Dat wordt verklaarbaar als je je inleeft in de positie van ouderen. Stel je voor dat je bijvoorbeeld steeds dingen kwijt bent, dan ga je gemakkelijk denken dat de ‘schoonmaakster’ iets verplaatst heeft. Je zoekt dus een verklaring omdat het toch wel erg confronterend is als je moet ontdekken dat je zelf van alles zoek hebt gemaakt.
Wat zijn nog meer redenen waarom ouderen achterdochtig kunnen zijn?
1. Het levensverhaal. Als je veel heftige ervaringen hebt meegemaakt (zoals nu bij ouderen de oorlog) kan jou dat meer achterdochtig maken.

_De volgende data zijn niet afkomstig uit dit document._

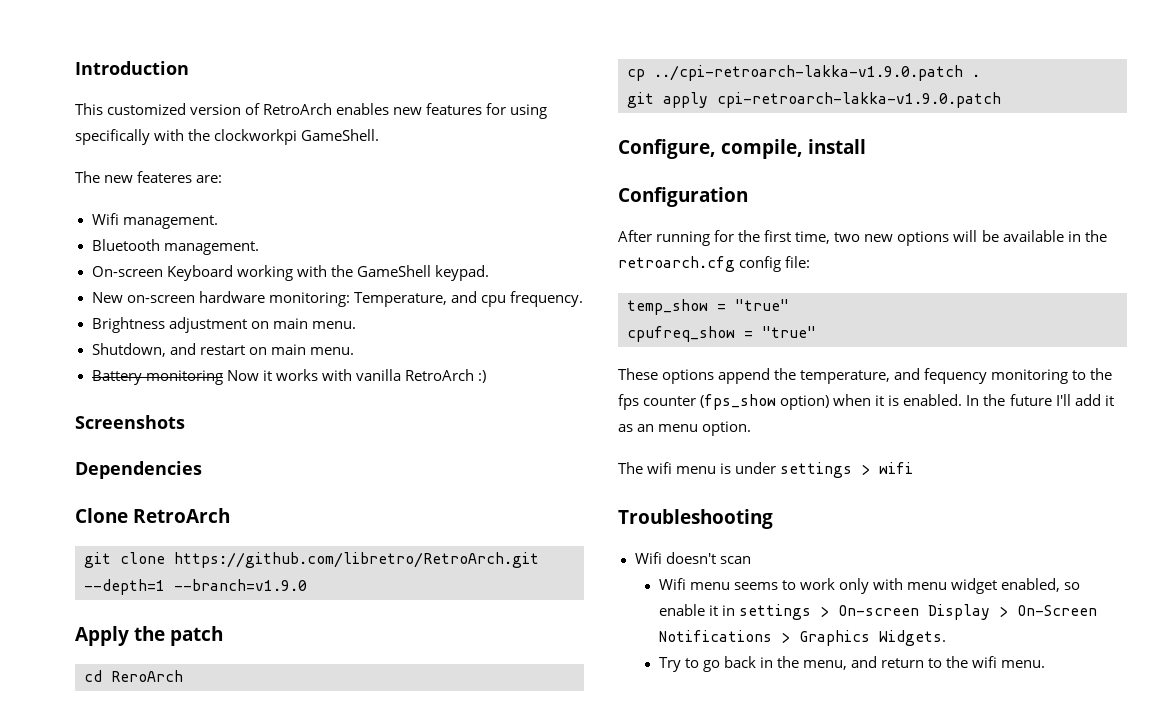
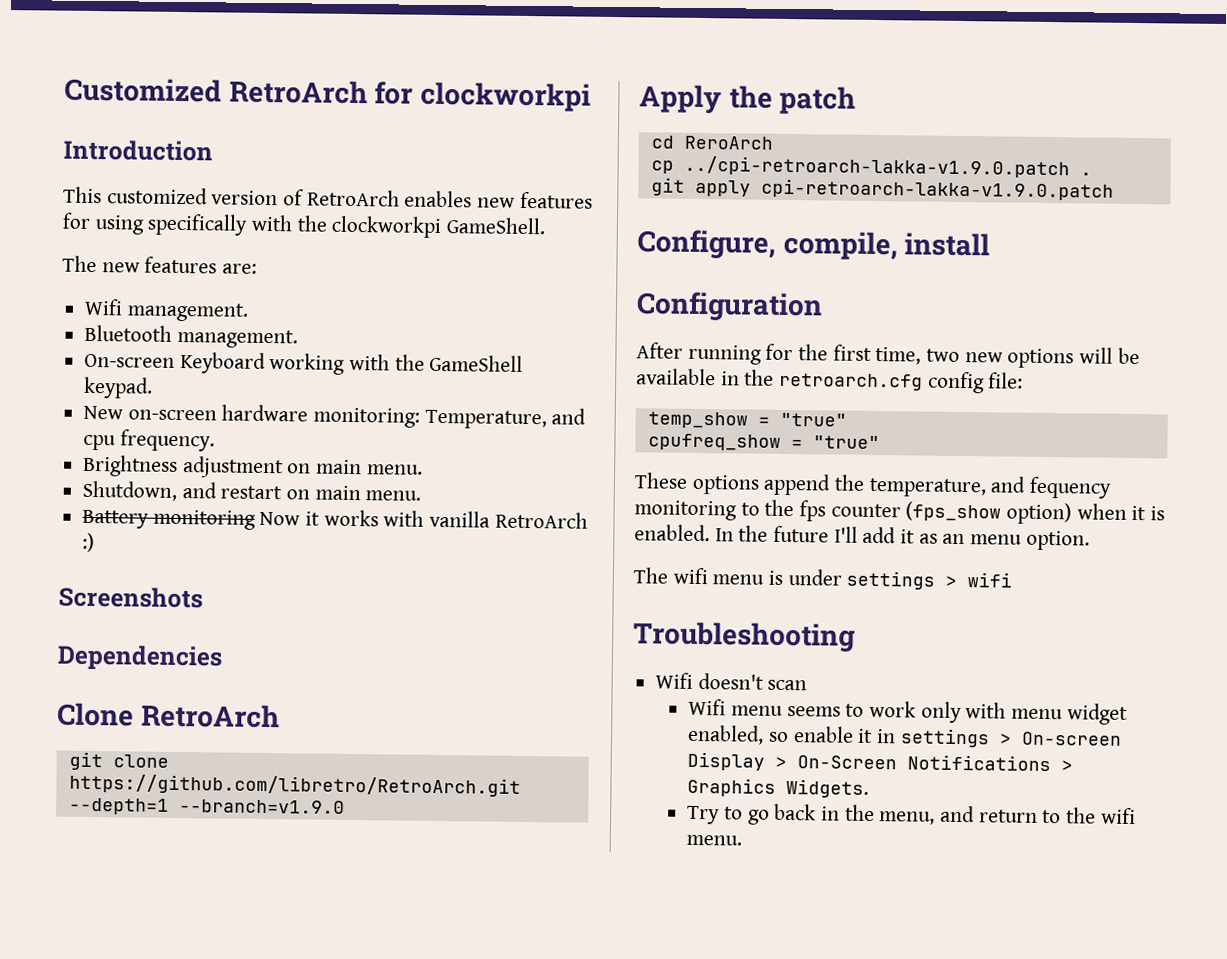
(75, 68) none -> [64,77,591,112] Customized RetroArch for clockworkpi //
[137,171,193,183] feateres -> [144,256,218,274] features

2. Het gevolg van achteruitgang (zie boven): je wilt de confrontatie niet aan dat je zelf het overzicht kwijt bent geraakt.
3. Eenzaamheid en isolement versterken de kans op achterdocht: er zijn onvoldoende gezonde relaties meer.
4. Slecht functionerende zintuigen. Als je slecht ziet of hoort ga je invullen. Je ziet iemand praten maar hoort hem niet en je denkt dat die persoon het over jou heeft.
5. Beperkte mobiliteit. Afhankelijkheid van anderen versterkt de kans op achterdocht.
6. Waarnemingsfouten. Deze kunnen gemakkelijk optreden als je het tempo van anderen niet kunt volgen (bijv. de spraak).
7. Gebrek aan overzicht. Als je je wereld niet meer kunt overzien ga je eigen verklaringen zoeken.8. Invloed van de media. Als je steeds hoort dat je op je hoede moet zijn voor anderen kan dat de achterdocht versterken.
9. Dementie: één van de bijkomende gevolgen van dementie kan achterdocht zijn.
(grotendeels ontleend aan: Maritza Allewijn en Bere Miessen, Basisboek zorg om ouderen, Bohn, Stafleu, van Loghem, 2010).
Ik kom dit (uiteraard) in de praktijk regelmatig tegen. Helaas zie ik ook vaak dat de omgeving (familie, zorgverleners) van de achterdochtige oudere zo reageert dat de achterdocht alleen maar wordt versterkt en je dat haast als oorzaak nr. 10 zou kunnen zien. Of gaat daar je tweede blog over dit thema over?